Weil’s life makes this visible. When she heard about the alienation of factory workers, she did not write a paper like her peers. She went to work in a factory. When she felt drawn to Christianity but could not accept the Church’s exclusions, she refused baptism, not out of doubt, but out of fidelity to what she actually felt. When Simone de Beauvoir met her and was unsettled, it was not because Weil was brilliant. It was because Weil wept when she heard about a famine in China. That response was not intellectual. It was not performed. It was simply, entirely, hers.

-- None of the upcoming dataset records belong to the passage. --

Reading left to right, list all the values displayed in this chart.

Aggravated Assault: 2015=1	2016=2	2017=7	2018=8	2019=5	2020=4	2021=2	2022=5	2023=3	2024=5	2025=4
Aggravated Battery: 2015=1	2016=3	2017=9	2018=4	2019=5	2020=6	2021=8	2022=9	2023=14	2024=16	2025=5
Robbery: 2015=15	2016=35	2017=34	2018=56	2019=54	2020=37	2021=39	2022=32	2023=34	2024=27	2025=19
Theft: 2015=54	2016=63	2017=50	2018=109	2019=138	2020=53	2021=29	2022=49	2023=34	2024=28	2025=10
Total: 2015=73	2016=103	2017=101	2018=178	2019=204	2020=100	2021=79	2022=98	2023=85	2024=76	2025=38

This is what individuality actually looks like. Not having unique thoughts. Not cultivating an interesting mind. But responding to reality in a way that is fully your own, even when that response costs you. Especially when it costs you. Weil chose discomfort to understand the world. She chose exclusion to remain honest. She lived what she saw, instead of buffering it with abstraction. Every act was hers because every act came from something she had attended to deeply enough that it had become part of her.
Both kinds of attention require the same thing: that you have stopped long enough to actually be present. In this sense, boredom is not a state of inactivity, but it is the prerequisite to both thought and response. It’s putting a limit on numbing exposure.

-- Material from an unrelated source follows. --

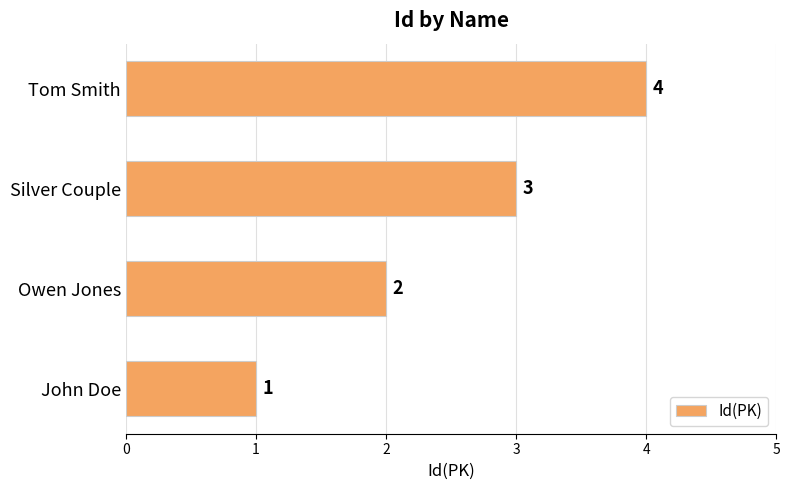

Rank the categories by value from highest to lowest.

Tom Smith, Silver Couple, Owen Jones, John Doe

True freedom is not the absence of limits. It is the presence of chosen ones. To become an individual is not to expand what you can do. It is to clarify what you want. Saying no to what doesn’t matter means saying yes to what matters.
We are not sentenced like Tantalus. The ocean we stand in is not imposed on us.
Perhaps the first step is smaller than we think. Not leaving everything behind, but stepping out, even slightly. Finding a place where something can actually stay. It takes very little to interrupt this. A pause. A moment where nothing is filled. Where attention is not pulled away. In that space, something begins to take shape. Not everything at once, but something. And for the first time, it can become truly yours.
The movement is not grand. It is simple. It is staying when you would rather move on. It is choosing when everything is available. It is holding onto something long enough for it to become yours.
Individuality does not begin with a grand act. It begins the moment you respond to something with your whole self, and discover that the self was there all along, waiting beneath the noise.
Works Cited
Han, Byung-Chul. The Burnout Society. Translated by Erik Butler, Stanford University Press, 2015.
Weil, Simone. Waiting for God. HarperCollins, 2000.